EXERCISE DESCRIPTION: Reproduce verbatim every taxonomic line in the entries below, from kingdom through family, and omit the pictures.

DATA TO PROCESS:
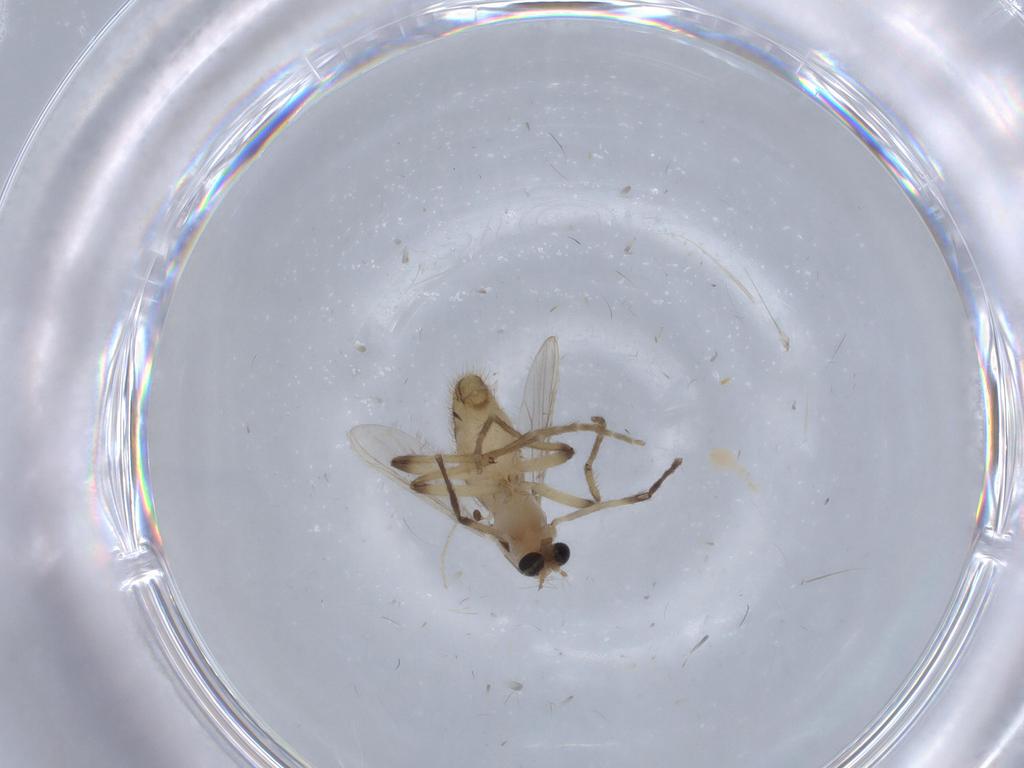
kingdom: Animalia
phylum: Arthropoda
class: Insecta
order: Diptera
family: Chironomidae
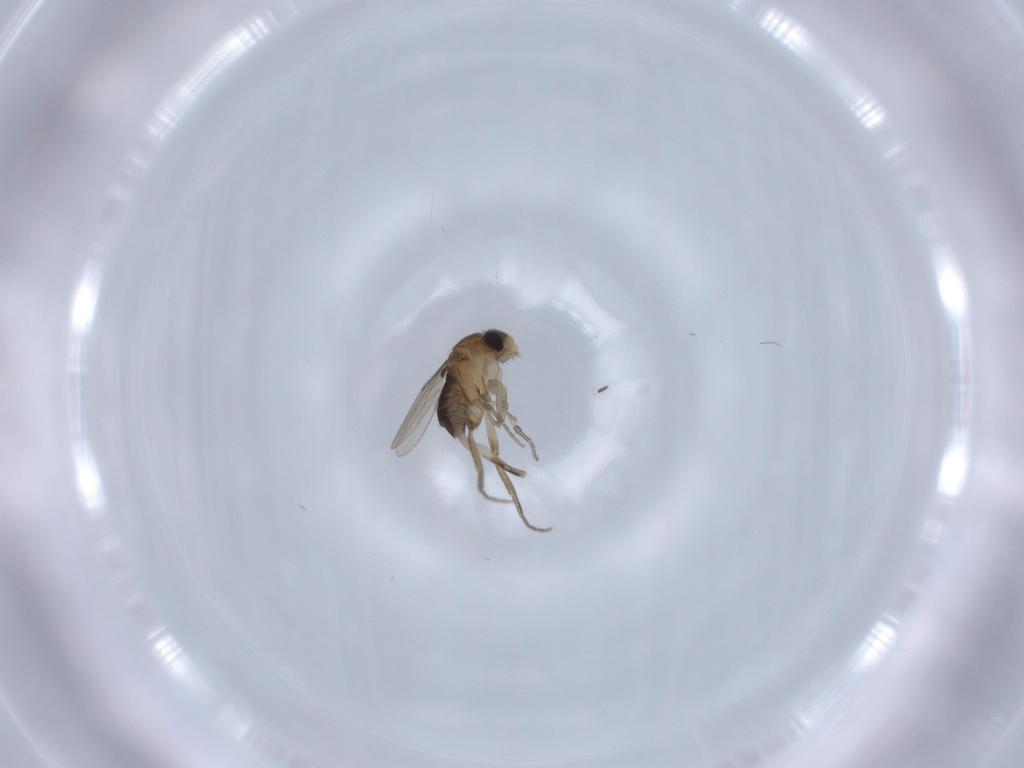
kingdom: Animalia
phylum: Arthropoda
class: Insecta
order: Diptera
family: Phoridae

SOLUTION TO THIS TASK:
kingdom: Animalia
phylum: Arthropoda
class: Insecta
order: Diptera
family: Chironomidae
kingdom: Animalia
phylum: Arthropoda
class: Insecta
order: Diptera
family: Phoridae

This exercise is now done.